* Extract:
I have the ability to configure a search head but not the indexers. I am wondering if I can break multi-line netstat events into multiple events on the search head using props.conf. I realize that I can use multikv to break things during the search, but I also need field extraction happening after line breaking and do it in the search creates really long searches.
How are you using your data? Are the results of those long searches going to be used in dashboards?
If yes, you are better off not extracting those fields during search time, but pre-fetching them into a summary index with a scheduled search and then building the dashboards off that summary index instead.
In addition to being much more efficient overall (you extract the new fields just once and reuse them as many times as necessary), this way does not add to your license usage - you are paying for the original data, but not for the transformed by "collect" or summary searches. The downside will be your inability to run the dashboards in real time - the last data point will be from the most recent run of that scheduled summary search.
An example of how I would use this netstat data would be to look for a new LISTENING port open on a host..... so I might do something like (in rough psuedocode) search earliest=-2w latest=now netstat.data| stats first(event) by port,host | where first > -1d
Thank you for your suggestion. That was my initial approach to the problem. Then when an admin installed the Splunk_TA_nix and splunk_app_for_nix, other events like ps started getting broken up, so I figured that I could reverse engineer what it was doing and apply it to netstat. No luck.
The only concern with summary indexes is the additional space being used.
If your concern is the additional space needed for summary indexes, you can cap the original, uprocessed data at a very low size and have the bulk of the data in the summary. We came to this eventually. We even have two types of dashboards - "static" and "live". The "live" ones offer a much simpler data processing, work off the raw data and have the real-time default timers -
rt, for example. The "static" dashboards feed off the summary data, run historic searches and have more bells and whistles - at the expense of not being able to track data as they come in.
Your method of usage seems to be tolerant to the fact that the data might not be available immediately but will be collected by a summary search at some near point in the future - unless the user of the dashboard wants to see the new listening ports as soon as they are opened.

* Data extract:
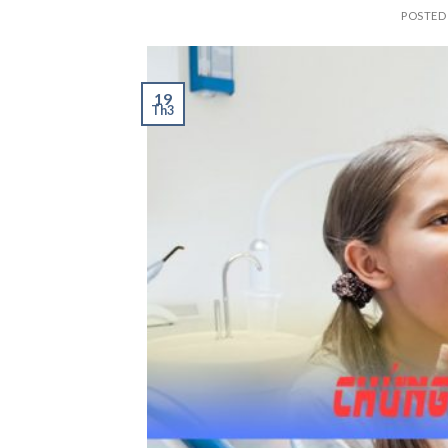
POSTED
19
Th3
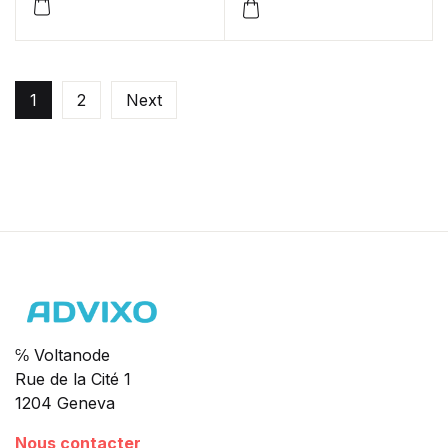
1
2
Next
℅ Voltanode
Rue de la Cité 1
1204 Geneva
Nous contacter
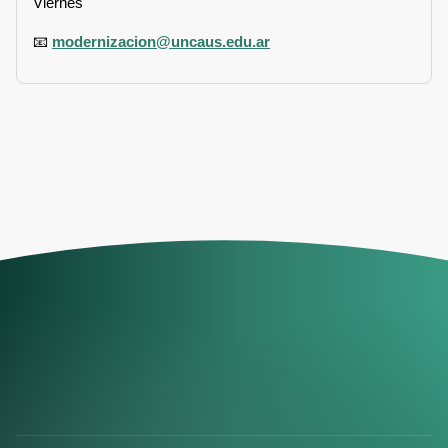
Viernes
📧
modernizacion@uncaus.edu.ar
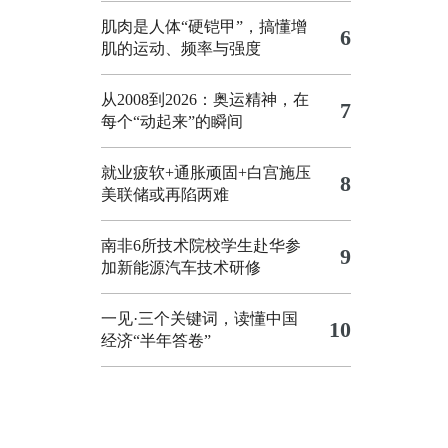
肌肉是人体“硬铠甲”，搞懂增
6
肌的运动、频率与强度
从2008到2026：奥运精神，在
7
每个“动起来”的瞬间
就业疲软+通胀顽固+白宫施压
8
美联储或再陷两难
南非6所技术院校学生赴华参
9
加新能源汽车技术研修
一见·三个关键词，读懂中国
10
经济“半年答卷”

==

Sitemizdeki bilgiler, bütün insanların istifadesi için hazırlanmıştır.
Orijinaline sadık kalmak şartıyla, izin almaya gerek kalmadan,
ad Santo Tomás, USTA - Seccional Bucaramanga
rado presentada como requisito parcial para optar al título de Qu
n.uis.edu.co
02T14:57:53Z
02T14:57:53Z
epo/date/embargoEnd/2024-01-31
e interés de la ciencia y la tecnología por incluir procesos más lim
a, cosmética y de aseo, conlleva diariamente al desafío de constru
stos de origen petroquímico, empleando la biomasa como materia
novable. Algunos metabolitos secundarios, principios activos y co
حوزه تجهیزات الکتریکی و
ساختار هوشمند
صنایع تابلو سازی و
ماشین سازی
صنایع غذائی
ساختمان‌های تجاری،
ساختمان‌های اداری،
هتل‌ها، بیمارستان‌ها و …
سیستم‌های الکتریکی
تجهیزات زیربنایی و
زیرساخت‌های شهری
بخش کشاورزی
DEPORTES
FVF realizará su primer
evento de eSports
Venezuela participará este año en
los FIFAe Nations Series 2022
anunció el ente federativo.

* Aim of the exercise:
Transcribe the Splunk thread word for word, from "An example of" through "netstat. No luck.". The listing above was taken from a separate, unrelated source.

* Solution to this exercise:
An example of how I would use this netstat data would be to look for a new LISTENING port open on a host..... so I might do something like (in rough psuedocode) search earliest=-2w latest=now netstat.data| stats first(event) by port,host | where first > -1d
Thank you for your suggestion. That was my initial approach to the problem. Then when an admin installed the Splunk_TA_nix and splunk_app_for_nix, other events like ps started getting broken up, so I figured that I could reverse engineer what it was doing and apply it to netstat. No luck.